» YOUR ASSIGNMENT: Write the records out again in full, word for word.

· · · · · · ·

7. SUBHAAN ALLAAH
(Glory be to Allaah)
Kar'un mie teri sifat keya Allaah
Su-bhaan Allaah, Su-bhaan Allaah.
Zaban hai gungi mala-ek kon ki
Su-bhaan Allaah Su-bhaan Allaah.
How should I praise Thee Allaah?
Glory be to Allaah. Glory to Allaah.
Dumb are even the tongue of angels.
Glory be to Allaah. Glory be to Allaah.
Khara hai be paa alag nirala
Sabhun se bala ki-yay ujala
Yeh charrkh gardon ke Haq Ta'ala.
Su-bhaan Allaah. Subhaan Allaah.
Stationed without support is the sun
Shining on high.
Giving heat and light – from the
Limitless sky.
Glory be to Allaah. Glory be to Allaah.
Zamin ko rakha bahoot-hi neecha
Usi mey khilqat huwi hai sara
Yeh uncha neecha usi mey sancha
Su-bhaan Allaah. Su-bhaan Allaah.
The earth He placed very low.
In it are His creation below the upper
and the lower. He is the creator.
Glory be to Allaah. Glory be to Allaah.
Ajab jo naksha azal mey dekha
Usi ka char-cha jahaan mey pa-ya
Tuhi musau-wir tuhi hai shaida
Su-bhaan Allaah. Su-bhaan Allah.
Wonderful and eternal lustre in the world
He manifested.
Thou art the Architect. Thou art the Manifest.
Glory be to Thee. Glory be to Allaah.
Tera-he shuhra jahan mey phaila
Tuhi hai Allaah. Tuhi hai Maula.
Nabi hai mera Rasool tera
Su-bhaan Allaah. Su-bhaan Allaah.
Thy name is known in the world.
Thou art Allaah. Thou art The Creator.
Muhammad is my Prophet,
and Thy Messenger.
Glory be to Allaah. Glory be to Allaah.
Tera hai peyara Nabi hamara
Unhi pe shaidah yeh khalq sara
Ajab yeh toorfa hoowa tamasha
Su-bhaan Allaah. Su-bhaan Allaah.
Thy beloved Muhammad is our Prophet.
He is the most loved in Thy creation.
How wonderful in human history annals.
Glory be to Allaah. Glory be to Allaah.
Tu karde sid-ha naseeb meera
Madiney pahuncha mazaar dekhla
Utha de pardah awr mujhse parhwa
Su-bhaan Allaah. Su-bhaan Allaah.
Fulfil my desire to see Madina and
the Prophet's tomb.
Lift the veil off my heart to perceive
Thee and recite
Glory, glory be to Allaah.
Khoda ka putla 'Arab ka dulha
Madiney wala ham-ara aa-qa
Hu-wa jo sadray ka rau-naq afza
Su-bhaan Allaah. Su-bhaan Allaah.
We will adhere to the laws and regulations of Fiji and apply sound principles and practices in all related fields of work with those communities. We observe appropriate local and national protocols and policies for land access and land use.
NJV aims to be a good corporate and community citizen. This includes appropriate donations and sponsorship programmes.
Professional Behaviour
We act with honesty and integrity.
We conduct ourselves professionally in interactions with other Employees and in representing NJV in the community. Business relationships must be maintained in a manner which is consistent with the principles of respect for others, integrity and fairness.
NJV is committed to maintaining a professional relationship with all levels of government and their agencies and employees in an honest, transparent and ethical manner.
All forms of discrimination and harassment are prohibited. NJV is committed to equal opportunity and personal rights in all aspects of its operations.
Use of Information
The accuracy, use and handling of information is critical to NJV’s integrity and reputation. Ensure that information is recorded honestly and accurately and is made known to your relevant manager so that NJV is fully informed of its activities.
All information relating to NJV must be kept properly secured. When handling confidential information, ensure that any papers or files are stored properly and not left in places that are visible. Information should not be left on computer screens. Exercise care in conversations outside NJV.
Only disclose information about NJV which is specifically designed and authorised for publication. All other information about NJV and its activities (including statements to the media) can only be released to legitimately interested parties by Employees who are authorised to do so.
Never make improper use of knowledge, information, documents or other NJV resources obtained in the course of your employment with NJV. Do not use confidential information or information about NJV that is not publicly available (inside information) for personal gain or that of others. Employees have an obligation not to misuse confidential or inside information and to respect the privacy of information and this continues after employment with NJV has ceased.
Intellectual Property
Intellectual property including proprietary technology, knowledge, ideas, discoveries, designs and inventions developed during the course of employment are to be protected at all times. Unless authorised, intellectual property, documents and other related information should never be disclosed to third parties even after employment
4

· · · · · · ·

» THE ANSWER:
7. SUBHAAN ALLAAH
(Glory be to Allaah)
Kar'un mie teri sifat keya Allaah
Su-bhaan Allaah, Su-bhaan Allaah.
Zaban hai gungi mala-ek kon ki
Su-bhaan Allaah Su-bhaan Allaah.
How should I praise Thee Allaah?
Glory be to Allaah. Glory to Allaah.
Dumb are even the tongue of angels.
Glory be to Allaah. Glory be to Allaah.
Khara hai be paa alag nirala
Sabhun se bala ki-yay ujala
Yeh charrkh gardon ke Haq Ta'ala.
Su-bhaan Allaah. Subhaan Allaah.
Stationed without support is the sun
Shining on high.
Giving heat and light – from the
Limitless sky.
Glory be to Allaah. Glory be to Allaah.
Zamin ko rakha bahoot-hi neecha
Usi mey khilqat huwi hai sara
Yeh uncha neecha usi mey sancha
Su-bhaan Allaah. Su-bhaan Allaah.
The earth He placed very low.
In it are His creation below the upper
and the lower. He is the creator.
Glory be to Allaah. Glory be to Allaah.
Ajab jo naksha azal mey dekha
Usi ka char-cha jahaan mey pa-ya
Tuhi musau-wir tuhi hai shaida
Su-bhaan Allaah. Su-bhaan Allah.
Wonderful and eternal lustre in the world
He manifested.
Thou art the Architect. Thou art the Manifest.
Glory be to Thee. Glory be to Allaah.
Tera-he shuhra jahan mey phaila
Tuhi hai Allaah. Tuhi hai Maula.
Nabi hai mera Rasool tera
Su-bhaan Allaah. Su-bhaan Allaah.
Thy name is known in the world.
Thou art Allaah. Thou art The Creator.
Muhammad is my Prophet,
and Thy Messenger.
Glory be to Allaah. Glory be to Allaah.
Tera hai peyara Nabi hamara
Unhi pe shaidah yeh khalq sara
Ajab yeh toorfa hoowa tamasha
Su-bhaan Allaah. Su-bhaan Allaah.
Thy beloved Muhammad is our Prophet.
He is the most loved in Thy creation.
How wonderful in human history annals.
Glory be to Allaah. Glory be to Allaah.
Tu karde sid-ha naseeb meera
Madiney pahuncha mazaar dekhla
Utha de pardah awr mujhse parhwa
Su-bhaan Allaah. Su-bhaan Allaah.
Fulfil my desire to see Madina and
the Prophet's tomb.
Lift the veil off my heart to perceive
Thee and recite
Glory, glory be to Allaah.
Khoda ka putla 'Arab ka dulha
Madiney wala ham-ara aa-qa
Hu-wa jo sadray ka rau-naq afza
Su-bhaan Allaah. Su-bhaan Allaah.
We will adhere to the laws and regulations of Fiji and apply sound principles and practices in all related fields of work with those communities. We observe appropriate local and national protocols and policies for land access and land use.
NJV aims to be a good corporate and community citizen. This includes appropriate donations and sponsorship programmes.
Professional Behaviour
We act with honesty and integrity.
We conduct ourselves professionally in interactions with other Employees and in representing NJV in the community. Business relationships must be maintained in a manner which is consistent with the principles of respect for others, integrity and fairness.
NJV is committed to maintaining a professional relationship with all levels of government and their agencies and employees in an honest, transparent and ethical manner.
All forms of discrimination and harassment are prohibited. NJV is committed to equal opportunity and personal rights in all aspects of its operations.
Use of Information
The accuracy, use and handling of information is critical to NJV’s integrity and reputation. Ensure that information is recorded honestly and accurately and is made known to your relevant manager so that NJV is fully informed of its activities.
All information relating to NJV must be kept properly secured. When handling confidential information, ensure that any papers or files are stored properly and not left in places that are visible. Information should not be left on computer screens. Exercise care in conversations outside NJV.
Only disclose information about NJV which is specifically designed and authorised for publication. All other information about NJV and its activities (including statements to the media) can only be released to legitimately interested parties by Employees who are authorised to do so.
Never make improper use of knowledge, information, documents or other NJV resources obtained in the course of your employment with NJV. Do not use confidential information or information about NJV that is not publicly available (inside information) for personal gain or that of others. Employees have an obligation not to misuse confidential or inside information and to respect the privacy of information and this continues after employment with NJV has ceased.
Intellectual Property
Intellectual property including proprietary technology, knowledge, ideas, discoveries, designs and inventions developed during the course of employment are to be protected at all times. Unless authorised, intellectual property, documents and other related information should never be disclosed to third parties even after employment
4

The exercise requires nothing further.